Mike Anderson reflects on the recent passing of Indian music icon Ravi Shankar, and a meeting in India between Ravi Shankar and visiting U.S. musician Ravi Coltrane, the son of jazz legend John Coltrane. This article first appeared in the January 2013 PDAA Today newsletter.

I was saddened to learn of India music icon Ravi Shankar’s recent death in southern California at age 92. His passing brought back memories of numerous official U.S. cultural programs in India and elsewhere that effectively brought American jazz and other musicians together with host-country performers and audiences.

In January of 2005, I remember having the privilege of spending a couple of hours with the great sitar player at his new home/performing arts center, which was close to the U.S. Embassy in the Chanakyapuri area of New Delhi.  The experience had to do with the Cultural Affairs Office’s programming of Ravi Coltrane, the popular jazz musician whose famous musician-father, the late John Coltrane, had named his second son after Ravi Shankar, whom he had long admired.

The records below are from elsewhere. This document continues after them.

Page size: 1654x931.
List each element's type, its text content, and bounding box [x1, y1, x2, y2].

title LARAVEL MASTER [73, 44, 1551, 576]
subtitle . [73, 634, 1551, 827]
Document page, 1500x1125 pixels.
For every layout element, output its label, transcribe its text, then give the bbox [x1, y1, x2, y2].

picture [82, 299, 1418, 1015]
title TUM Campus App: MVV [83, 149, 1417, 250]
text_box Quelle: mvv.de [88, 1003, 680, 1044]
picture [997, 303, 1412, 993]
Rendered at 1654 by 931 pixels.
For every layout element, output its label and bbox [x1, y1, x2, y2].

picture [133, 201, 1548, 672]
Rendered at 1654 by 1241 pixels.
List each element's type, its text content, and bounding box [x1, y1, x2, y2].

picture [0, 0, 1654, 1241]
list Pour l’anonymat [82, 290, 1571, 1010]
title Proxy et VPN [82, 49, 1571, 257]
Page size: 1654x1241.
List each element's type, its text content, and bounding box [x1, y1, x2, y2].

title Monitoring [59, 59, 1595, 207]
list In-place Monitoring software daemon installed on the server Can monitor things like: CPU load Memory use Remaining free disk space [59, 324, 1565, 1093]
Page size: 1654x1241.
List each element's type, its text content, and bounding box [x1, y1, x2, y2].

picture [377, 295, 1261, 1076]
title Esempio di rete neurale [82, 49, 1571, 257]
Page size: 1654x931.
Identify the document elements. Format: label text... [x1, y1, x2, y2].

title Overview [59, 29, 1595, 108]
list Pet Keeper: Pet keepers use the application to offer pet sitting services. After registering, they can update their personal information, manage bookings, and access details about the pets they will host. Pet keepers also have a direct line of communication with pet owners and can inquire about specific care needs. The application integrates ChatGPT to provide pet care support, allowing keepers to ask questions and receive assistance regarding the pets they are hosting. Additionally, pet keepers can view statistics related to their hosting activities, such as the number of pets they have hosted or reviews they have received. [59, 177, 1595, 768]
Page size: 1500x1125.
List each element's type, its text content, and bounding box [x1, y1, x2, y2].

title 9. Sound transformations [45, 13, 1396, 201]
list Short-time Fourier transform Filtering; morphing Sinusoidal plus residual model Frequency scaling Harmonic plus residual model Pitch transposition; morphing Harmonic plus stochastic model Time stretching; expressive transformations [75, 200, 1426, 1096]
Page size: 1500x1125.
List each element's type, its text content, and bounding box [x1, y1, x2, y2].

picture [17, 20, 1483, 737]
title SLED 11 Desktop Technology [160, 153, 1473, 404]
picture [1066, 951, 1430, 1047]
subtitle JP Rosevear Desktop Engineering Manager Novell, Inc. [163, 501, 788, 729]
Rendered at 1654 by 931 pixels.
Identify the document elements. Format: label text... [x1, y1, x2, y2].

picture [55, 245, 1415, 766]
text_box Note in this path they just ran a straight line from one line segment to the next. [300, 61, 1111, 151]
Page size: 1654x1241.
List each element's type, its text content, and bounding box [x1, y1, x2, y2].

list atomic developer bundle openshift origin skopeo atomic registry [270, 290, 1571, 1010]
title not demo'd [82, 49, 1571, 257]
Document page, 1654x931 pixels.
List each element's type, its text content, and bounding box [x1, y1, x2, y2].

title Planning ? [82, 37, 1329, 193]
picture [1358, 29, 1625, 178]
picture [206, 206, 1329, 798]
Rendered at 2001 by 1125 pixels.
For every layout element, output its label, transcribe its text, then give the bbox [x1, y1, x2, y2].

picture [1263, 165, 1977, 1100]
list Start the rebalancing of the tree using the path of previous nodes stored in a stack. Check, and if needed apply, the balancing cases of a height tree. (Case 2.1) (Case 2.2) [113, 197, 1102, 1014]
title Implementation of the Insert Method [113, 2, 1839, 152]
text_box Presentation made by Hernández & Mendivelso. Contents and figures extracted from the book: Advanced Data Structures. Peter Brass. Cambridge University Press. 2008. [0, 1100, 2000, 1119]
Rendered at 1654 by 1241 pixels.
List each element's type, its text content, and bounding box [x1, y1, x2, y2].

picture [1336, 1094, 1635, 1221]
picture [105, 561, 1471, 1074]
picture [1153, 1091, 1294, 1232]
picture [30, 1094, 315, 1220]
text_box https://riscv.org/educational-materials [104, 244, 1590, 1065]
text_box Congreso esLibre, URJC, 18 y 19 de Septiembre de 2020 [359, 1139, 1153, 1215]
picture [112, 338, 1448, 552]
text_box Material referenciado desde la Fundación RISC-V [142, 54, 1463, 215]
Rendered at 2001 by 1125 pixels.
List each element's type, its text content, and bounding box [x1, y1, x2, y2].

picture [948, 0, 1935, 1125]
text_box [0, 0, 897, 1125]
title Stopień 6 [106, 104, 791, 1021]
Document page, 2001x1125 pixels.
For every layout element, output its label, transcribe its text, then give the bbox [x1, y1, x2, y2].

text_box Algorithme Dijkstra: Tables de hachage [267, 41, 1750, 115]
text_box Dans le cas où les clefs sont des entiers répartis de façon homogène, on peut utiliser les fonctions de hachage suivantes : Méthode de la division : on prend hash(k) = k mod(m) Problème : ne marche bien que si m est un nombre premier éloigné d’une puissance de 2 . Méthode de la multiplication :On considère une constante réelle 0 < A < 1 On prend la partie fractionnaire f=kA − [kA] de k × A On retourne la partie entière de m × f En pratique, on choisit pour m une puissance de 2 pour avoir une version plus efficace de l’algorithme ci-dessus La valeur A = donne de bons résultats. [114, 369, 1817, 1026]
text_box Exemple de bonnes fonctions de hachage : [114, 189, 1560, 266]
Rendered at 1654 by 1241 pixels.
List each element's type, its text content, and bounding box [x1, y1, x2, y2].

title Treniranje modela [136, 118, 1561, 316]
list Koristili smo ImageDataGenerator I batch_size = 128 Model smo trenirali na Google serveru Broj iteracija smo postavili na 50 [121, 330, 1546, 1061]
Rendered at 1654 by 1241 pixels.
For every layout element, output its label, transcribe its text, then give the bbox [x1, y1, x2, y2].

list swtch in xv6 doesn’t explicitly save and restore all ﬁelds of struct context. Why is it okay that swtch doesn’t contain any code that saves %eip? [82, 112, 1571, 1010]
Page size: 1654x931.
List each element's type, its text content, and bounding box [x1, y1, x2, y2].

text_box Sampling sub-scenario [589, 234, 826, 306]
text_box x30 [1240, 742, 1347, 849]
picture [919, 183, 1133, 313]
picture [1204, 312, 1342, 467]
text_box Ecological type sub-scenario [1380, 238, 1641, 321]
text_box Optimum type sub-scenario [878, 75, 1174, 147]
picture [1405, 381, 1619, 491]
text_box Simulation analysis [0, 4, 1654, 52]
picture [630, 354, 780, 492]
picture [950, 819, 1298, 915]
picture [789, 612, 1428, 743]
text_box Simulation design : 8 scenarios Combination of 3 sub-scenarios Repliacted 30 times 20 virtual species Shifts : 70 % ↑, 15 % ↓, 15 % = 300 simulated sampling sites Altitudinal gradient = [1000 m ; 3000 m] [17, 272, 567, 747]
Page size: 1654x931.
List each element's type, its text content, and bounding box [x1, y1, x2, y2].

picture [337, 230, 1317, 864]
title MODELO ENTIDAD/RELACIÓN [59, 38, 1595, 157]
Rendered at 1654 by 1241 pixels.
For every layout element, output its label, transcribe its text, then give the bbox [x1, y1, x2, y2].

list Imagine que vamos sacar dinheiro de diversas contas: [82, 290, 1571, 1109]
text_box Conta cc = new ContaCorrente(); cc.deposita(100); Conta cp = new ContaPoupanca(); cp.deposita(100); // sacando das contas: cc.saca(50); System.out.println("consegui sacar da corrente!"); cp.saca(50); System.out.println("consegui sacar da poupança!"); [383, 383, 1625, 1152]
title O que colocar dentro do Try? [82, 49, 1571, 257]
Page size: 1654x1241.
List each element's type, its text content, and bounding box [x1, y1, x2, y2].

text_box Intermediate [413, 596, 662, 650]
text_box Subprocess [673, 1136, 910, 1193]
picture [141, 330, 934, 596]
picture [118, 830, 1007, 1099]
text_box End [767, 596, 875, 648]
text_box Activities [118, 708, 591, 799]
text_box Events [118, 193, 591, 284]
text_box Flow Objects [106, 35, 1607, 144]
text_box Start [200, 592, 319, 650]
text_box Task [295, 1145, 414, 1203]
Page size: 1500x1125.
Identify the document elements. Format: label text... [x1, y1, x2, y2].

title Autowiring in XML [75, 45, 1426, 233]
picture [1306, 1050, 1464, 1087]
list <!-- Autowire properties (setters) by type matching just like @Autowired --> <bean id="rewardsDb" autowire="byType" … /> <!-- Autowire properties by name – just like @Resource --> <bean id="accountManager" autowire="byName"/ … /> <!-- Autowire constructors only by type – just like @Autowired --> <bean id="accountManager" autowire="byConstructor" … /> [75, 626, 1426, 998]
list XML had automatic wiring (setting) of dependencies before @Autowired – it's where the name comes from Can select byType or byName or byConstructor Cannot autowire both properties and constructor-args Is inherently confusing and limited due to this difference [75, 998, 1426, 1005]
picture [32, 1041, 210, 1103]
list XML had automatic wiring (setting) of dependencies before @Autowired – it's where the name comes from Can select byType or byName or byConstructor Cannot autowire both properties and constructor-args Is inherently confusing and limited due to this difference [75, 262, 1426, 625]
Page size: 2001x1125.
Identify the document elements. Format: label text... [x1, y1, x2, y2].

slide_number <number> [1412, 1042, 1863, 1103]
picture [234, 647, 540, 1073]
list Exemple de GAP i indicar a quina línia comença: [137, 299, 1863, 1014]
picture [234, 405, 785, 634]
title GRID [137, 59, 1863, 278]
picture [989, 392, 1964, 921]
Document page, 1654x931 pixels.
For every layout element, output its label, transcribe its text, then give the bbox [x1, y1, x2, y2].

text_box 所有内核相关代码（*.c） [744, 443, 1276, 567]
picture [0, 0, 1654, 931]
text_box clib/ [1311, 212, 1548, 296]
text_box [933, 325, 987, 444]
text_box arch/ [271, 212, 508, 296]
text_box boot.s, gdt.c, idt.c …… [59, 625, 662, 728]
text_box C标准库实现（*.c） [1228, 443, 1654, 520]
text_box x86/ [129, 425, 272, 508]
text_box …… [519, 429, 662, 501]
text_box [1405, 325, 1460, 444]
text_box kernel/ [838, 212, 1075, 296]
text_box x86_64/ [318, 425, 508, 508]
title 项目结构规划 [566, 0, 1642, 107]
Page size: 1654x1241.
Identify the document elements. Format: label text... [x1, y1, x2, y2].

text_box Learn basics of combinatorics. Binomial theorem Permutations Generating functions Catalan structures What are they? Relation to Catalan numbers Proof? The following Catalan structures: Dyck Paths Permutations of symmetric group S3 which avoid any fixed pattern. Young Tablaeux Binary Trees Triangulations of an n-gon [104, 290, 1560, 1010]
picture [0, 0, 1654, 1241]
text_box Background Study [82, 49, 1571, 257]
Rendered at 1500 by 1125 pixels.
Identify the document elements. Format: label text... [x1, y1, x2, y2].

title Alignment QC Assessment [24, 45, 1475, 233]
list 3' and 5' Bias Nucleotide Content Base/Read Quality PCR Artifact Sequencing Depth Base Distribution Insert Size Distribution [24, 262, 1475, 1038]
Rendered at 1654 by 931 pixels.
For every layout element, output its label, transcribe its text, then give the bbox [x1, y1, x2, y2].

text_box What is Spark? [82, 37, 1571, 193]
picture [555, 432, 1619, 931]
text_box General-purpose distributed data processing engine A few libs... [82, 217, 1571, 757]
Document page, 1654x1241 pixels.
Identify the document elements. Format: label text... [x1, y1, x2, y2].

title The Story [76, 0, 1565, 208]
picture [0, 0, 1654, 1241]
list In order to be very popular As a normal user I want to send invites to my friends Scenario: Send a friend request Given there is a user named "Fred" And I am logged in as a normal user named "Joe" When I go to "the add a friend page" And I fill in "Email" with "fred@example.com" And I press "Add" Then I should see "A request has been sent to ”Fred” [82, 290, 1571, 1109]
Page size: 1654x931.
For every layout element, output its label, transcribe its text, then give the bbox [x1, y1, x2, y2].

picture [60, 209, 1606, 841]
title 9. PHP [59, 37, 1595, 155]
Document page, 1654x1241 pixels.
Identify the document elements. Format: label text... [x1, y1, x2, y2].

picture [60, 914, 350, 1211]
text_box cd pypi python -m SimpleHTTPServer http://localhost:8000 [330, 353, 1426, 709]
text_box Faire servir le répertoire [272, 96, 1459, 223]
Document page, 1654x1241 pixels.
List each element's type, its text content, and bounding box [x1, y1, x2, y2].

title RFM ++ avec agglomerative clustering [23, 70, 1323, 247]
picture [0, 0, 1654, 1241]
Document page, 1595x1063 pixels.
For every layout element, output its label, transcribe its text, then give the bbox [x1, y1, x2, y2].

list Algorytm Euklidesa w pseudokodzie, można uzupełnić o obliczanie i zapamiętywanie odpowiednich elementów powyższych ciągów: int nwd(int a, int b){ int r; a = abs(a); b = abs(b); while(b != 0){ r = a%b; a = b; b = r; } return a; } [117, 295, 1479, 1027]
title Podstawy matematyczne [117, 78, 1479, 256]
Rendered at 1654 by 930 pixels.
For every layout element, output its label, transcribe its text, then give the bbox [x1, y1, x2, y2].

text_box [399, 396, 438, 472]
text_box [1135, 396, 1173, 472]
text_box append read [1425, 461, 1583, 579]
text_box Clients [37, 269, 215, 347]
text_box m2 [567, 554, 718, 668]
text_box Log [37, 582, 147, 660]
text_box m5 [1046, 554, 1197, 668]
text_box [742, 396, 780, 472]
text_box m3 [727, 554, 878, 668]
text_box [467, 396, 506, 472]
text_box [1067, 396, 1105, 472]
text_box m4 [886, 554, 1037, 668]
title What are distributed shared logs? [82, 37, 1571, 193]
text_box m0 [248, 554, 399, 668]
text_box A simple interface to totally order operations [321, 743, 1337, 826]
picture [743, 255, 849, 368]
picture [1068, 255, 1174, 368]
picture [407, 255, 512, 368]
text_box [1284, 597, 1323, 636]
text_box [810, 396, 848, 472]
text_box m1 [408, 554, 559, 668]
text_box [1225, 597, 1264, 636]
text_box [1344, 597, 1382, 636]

The younger Coltrane was visiting India as part of a Department of State-BET Jazz-MTV-Thelonious Monk Institute of Jazz public-private initiative to promote HIV/AIDS awareness and cross-cultural understanding.  The other jazz stars in the group were Earl Klugh, Al Jarreau, and George Duke.

As part of the jazz stars’ India tour, our office arranged for the younger Ravi to meet the Indian maestro, who at the time was in his mid-80s but still performing, and to conduct a workshop for a talented group of young Indian musicians right in Shankar’s institute. Shankar and his wife, Sukanya Rajan, were gracious hosts, and the younger Ravi was very moved by the opportunity to meet his namesake and to interact with a group of aspiring Indian musicians.

If I remember correctly, it was Coltrane’s first visit to India and only the second time the American musician had met Shankar.

There is — and will be — only one Ravi Shankar.  He was a unique individual, and he did so much to introduce Indian music to America and shape post-1960’s global culture and East-West interaction.  In many ways and over many decades, much of them spent in America, he was India’s most effective goodwill ambassador. Like public diplomacy officers and performers like Ravi Coltrane, Ravi Shankar understood that sharing music can bring about greater understanding between the people of the U.S. and the peoples of the world.

Mike Anderson is a retired FSO and PDAA Board member, who served as Public Affairs Officer in India from 2002 to 2006.